Depuis un arrêt du Conseil d’État en date du 21 juillet, des constructeurs et promoteurs immobiliers sont dans la panade et le font savoir : les dérogations qu’ils ont pu obtenir en s’appuyant sur un décret du 17 mai 2006 sont annulées et leurs bâtiments ainsi construits désormais hors la loi. Saisi par l’Association Nationale pour l’Intégration des Personnes Handicapées Moteurs (ANPIHM), le Conseil d’Etat a rappelé qu’un décret ne pouvait réduire le champ d’application d’une loi, et que les législateurs n’avaient pas voulu créer de cas de dérogation à l’accessibilité pour les personnes handicapées de toutes les nouvelles constructions à usage collectif. L’homme qui a contribué à rappeler à l’ordre l’administration centrale et à placer devant leurs responsabilités les ministres signataires d’un décret illégal s’appelle Christian François.

Pyrénéen d’adoption, il s’est spécialisé tardivement dans l’accessibilité et ses aspects juridiques, après une vie laborieuse passée dans les services de la Ville de Paris. Atteint par la polio peu après sa naissance en 1948, il a vécu en institution jusqu’à l’âge de 15 ans, puis a suivi une scolarité ordinaire. Suite aux désordres résultant de mai 1968, il a pu entrer à l’université grâce au premier examen spécial destiné aux non bacheliers, et a choisi l’informatique. Un domaine qu’il a retrouvé à la fin de sa carrière, au service d’informatisation des plans de la voirie de Paris. Durant ses années étudiantes, il a croisé Vincent Assante, et s’est lié d’amitié avec cet infatigable militant de l’autonomie des personnes handicapées. Sans pour autant le suivre au Parti Socialiste, dont Vincent Assante a été Secrétaire national au handicap, bien que Christian François se sente proche de ce parti de gauche. « J’ai encore un peu de naïveté à l’égard des politiques en leur demandant de faire ce qu’ils disent », confesse-t-il.

Après une mise à la retraite d’office en 1995, Christian François a renoué avec Vincent Assante, pour travailler à ses côtés au redressement de plusieurs associations de polios. Il est ainsi devenu administrateur de l’ANPIHM présidée par Vincent Assante. « Et la loi est arrivée, explique Christian François. Je me suis lancé à fond dans le volet accessibilité, décortiquant le projet de loi de 2003. J’ai comparé les nouveaux textes avec les précédents, notamment la circulaire 82-81 voulue par Roger Quilliot, alors ministre de l’Urbanisme et du Logement. En 1982, cet humaniste affirmait que des solutions devaient être trouvées pour tous les immeubles, même ceux de montagne ». Cet engagement a fait entrer Christian François en relation avec des parlementaires de tous bords, dont les députés Jean-François Chossy et Jean-Paul Alduy (également maire de Perpignan). Ce dernier, urbaniste de profession, a travaillé avec l’architecte qui fit longtemps référence, Louis-Pierre Grosbois, a l’élaboration de la loi d’orientation du 30 juin 1975.
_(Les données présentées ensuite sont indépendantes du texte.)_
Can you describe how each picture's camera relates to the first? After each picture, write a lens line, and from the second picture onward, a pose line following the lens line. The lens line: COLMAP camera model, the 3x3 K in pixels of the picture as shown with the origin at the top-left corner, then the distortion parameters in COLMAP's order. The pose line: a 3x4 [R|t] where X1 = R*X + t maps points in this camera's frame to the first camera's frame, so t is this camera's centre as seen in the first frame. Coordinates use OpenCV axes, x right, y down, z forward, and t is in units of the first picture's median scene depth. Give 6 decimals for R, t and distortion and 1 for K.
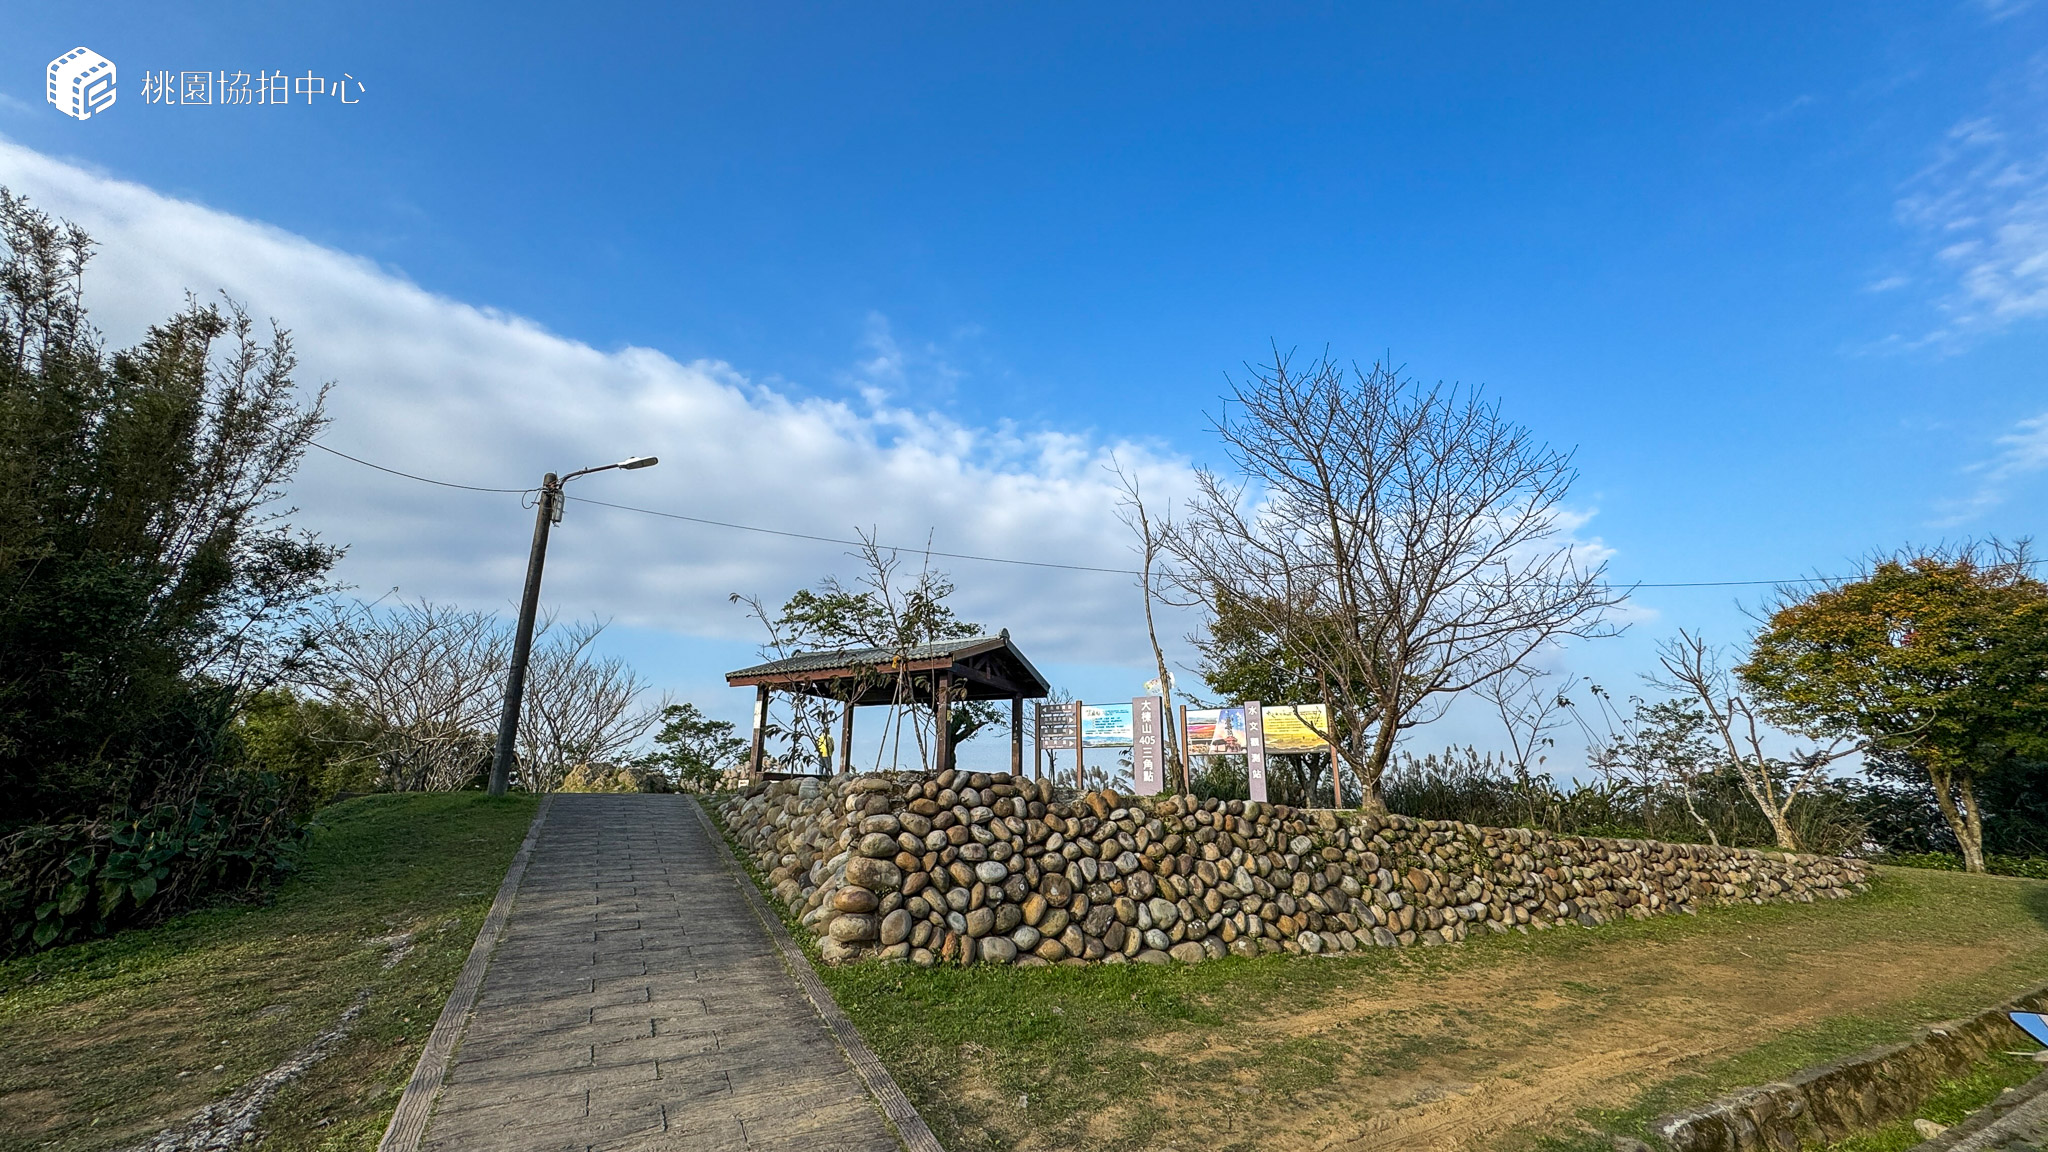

« La loi réformant celle de 1975 est finalement passée, poursuit Christian François, puis sont tombés les premiers textes des décrets. Et là, j’ai vu qu’ils étaient catastrophiques ». Grâce notamment au soutien de Jean-Luc Simon, Christian François a trouvé un exutoire à sa colère, en siégeant au titre de la Coordination Handicap et Autonomie (C.H.A) au sein de la commission accessibilité du Conseil National consultatif des Personnes Handicapées (C.N.C.P.H). Cela, peu de temps après que ce Conseil eut examiné le décret que Christian François a fait chuter : « Avec le représentant de l’A.F.M, on est entré en guerre, et des avis négatifs ont commencé à être émis. Avant, les projets passaient tous, parfois avec des réserves ». Et de fait, les « experts » des associations nationales n’ont pas repéré un décret vidant potentiellement de sa substance l’accessibilité à tout pour tous instituée par la loi du 11 février 2005.

Fort d’un succès inattendu, après trois années de procédure, Christian François veut maintenant agir pour que les défauts de la loi soient corrigés : « On doit profiter de la décision du Conseil d’Etat pour repositionner la législation. Il faut revoir les dispositions sur la sécurité, les escaliers ». Critique sur la création annoncée par le Gouvernement d’un observatoire de l’accessibilité, il ne souhaite pas y participer. Et il s’interroge sur la revendication de certaines associations de créer une agence de l’accessibilité universelle : « Ça va être quoi ? Si c’est pour travailler avec des pointures dans le domaine de l’accessibilité, je suis d’accord. Mais si c’est pour voir les mêmes… »

Propos recueillis par Laurent Lejard, septembre 2009.